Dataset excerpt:
----

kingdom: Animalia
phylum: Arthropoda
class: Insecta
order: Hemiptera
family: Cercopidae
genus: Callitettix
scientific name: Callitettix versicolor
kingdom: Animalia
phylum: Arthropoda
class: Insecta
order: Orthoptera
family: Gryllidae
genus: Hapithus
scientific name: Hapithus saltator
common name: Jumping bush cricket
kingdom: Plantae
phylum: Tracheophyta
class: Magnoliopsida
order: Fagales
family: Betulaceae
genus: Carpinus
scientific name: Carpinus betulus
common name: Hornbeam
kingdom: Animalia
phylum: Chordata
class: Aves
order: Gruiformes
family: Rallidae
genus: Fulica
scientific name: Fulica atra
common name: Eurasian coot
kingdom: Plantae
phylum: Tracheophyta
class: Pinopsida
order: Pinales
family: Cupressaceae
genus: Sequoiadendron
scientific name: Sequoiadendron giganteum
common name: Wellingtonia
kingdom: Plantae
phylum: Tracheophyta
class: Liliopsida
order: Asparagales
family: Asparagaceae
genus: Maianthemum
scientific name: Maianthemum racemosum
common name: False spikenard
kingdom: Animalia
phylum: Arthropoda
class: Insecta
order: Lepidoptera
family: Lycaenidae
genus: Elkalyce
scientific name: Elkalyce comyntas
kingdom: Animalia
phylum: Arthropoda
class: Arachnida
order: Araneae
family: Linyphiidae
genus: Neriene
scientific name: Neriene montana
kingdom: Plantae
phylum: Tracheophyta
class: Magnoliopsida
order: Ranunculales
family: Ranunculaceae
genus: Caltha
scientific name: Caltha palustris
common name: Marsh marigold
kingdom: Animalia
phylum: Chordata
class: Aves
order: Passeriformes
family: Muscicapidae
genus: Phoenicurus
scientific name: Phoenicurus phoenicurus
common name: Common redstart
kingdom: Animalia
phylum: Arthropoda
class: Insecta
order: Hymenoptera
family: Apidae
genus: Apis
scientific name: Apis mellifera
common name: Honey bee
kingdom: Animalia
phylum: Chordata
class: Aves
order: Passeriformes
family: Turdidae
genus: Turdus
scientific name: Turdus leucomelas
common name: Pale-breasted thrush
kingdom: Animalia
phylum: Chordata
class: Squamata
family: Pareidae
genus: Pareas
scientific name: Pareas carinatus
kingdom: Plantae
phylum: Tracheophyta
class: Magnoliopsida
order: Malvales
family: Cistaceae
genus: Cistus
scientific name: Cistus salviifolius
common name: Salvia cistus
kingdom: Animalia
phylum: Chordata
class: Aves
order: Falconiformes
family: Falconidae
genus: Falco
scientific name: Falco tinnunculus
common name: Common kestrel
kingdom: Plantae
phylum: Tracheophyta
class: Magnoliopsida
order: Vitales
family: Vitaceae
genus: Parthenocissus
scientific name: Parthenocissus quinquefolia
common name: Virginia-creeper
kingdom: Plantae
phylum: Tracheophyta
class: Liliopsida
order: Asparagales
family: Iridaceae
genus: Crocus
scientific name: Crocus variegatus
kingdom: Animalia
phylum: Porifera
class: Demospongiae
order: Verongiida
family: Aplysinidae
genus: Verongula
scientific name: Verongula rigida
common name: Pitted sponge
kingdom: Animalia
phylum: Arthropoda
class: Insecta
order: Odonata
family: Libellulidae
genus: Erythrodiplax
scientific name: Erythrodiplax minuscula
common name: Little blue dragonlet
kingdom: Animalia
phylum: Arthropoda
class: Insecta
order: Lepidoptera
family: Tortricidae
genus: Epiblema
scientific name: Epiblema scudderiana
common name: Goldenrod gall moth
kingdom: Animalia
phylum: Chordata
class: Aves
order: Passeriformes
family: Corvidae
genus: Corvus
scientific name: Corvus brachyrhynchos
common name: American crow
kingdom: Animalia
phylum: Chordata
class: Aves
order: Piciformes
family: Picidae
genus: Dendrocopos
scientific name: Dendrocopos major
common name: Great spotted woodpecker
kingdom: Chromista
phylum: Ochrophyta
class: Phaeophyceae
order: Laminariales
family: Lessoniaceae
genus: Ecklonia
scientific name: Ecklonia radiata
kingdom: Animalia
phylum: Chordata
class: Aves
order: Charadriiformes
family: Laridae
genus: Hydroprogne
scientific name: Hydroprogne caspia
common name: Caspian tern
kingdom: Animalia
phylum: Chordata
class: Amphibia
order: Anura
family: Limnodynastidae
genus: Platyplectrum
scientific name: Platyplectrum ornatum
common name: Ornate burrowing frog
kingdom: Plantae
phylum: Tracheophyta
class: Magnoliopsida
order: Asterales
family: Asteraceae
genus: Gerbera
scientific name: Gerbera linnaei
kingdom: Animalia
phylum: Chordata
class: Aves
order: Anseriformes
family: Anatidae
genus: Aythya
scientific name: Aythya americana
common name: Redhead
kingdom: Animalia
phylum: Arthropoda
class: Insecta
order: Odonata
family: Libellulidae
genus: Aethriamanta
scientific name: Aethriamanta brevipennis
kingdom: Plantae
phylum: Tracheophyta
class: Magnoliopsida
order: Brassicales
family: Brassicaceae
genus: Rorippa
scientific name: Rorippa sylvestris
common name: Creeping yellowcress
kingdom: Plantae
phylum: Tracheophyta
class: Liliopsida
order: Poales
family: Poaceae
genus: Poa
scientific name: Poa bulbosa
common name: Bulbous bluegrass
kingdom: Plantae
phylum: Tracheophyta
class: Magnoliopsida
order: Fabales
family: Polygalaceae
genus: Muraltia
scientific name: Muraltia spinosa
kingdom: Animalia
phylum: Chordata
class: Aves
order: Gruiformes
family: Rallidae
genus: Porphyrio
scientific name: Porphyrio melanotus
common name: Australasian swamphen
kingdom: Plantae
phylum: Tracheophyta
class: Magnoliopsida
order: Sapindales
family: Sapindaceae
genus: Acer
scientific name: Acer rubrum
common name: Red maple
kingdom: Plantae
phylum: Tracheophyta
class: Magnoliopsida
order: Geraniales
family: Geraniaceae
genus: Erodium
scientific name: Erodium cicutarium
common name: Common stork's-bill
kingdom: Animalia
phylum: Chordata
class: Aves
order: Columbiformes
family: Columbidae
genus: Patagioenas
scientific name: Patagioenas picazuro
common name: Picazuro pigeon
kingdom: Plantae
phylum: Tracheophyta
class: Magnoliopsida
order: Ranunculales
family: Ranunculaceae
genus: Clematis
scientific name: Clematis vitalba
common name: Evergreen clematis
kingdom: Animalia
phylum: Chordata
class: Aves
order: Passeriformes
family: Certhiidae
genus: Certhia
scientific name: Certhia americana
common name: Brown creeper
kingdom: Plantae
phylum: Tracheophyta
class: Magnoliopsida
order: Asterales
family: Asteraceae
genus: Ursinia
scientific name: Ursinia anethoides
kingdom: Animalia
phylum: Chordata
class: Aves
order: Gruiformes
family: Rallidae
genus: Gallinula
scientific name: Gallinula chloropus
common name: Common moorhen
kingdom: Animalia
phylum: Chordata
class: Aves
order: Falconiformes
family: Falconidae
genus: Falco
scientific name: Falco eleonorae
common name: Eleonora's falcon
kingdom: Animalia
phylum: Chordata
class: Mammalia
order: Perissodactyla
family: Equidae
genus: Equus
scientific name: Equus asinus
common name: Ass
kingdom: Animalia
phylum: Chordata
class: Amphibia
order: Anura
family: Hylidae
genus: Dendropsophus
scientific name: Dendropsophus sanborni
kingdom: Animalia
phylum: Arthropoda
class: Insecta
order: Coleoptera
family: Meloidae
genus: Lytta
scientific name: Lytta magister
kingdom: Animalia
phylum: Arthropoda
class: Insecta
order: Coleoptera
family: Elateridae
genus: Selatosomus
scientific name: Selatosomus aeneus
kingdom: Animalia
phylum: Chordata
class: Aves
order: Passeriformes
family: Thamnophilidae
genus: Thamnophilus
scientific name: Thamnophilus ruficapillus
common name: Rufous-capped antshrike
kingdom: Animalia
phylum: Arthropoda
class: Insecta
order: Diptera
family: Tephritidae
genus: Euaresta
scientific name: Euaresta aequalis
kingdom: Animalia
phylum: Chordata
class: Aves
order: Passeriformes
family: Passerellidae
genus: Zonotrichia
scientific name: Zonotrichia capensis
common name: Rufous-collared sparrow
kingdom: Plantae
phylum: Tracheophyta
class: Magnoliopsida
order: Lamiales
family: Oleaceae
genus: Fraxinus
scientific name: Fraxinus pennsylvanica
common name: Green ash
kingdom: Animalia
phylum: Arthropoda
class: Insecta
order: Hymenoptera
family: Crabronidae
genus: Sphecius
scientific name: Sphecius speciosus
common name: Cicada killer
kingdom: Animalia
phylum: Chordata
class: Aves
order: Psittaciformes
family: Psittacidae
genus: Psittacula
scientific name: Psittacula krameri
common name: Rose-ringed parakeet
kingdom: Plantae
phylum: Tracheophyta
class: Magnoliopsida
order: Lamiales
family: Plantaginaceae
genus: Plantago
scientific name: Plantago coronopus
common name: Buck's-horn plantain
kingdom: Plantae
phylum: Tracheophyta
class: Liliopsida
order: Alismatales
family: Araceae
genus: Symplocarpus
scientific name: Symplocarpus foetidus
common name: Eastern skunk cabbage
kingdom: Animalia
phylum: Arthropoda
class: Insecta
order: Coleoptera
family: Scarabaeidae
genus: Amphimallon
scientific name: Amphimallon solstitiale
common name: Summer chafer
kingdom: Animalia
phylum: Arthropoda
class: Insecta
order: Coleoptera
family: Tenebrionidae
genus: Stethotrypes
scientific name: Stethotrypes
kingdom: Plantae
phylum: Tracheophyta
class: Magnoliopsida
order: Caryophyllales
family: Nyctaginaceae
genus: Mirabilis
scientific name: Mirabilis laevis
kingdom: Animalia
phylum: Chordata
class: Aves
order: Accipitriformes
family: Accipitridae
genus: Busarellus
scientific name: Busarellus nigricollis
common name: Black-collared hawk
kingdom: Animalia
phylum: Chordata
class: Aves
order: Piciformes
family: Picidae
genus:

----

WHAT THIS TASK INVOLVES - From the records, extract the lines from the one containing "family: Tephritidae" through the one containing "scientific name: Plantago coronopus", both included, and reproduce them verbatim without any other lines.

EXERCISE OUTPUT -
family: Tephritidae
genus: Euaresta
scientific name: Euaresta aequalis
kingdom: Animalia
phylum: Chordata
class: Aves
order: Passeriformes
family: Passerellidae
genus: Zonotrichia
scientific name: Zonotrichia capensis
common name: Rufous-collared sparrow
kingdom: Plantae
phylum: Tracheophyta
class: Magnoliopsida
order: Lamiales
family: Oleaceae
genus: Fraxinus
scientific name: Fraxinus pennsylvanica
common name: Green ash
kingdom: Animalia
phylum: Arthropoda
class: Insecta
order: Hymenoptera
family: Crabronidae
genus: Sphecius
scientific name: Sphecius speciosus
common name: Cicada killer
kingdom: Animalia
phylum: Chordata
class: Aves
order: Psittaciformes
family: Psittacidae
genus: Psittacula
scientific name: Psittacula krameri
common name: Rose-ringed parakeet
kingdom: Plantae
phylum: Tracheophyta
class: Magnoliopsida
order: Lamiales
family: Plantaginaceae
genus: Plantago
scientific name: Plantago coronopus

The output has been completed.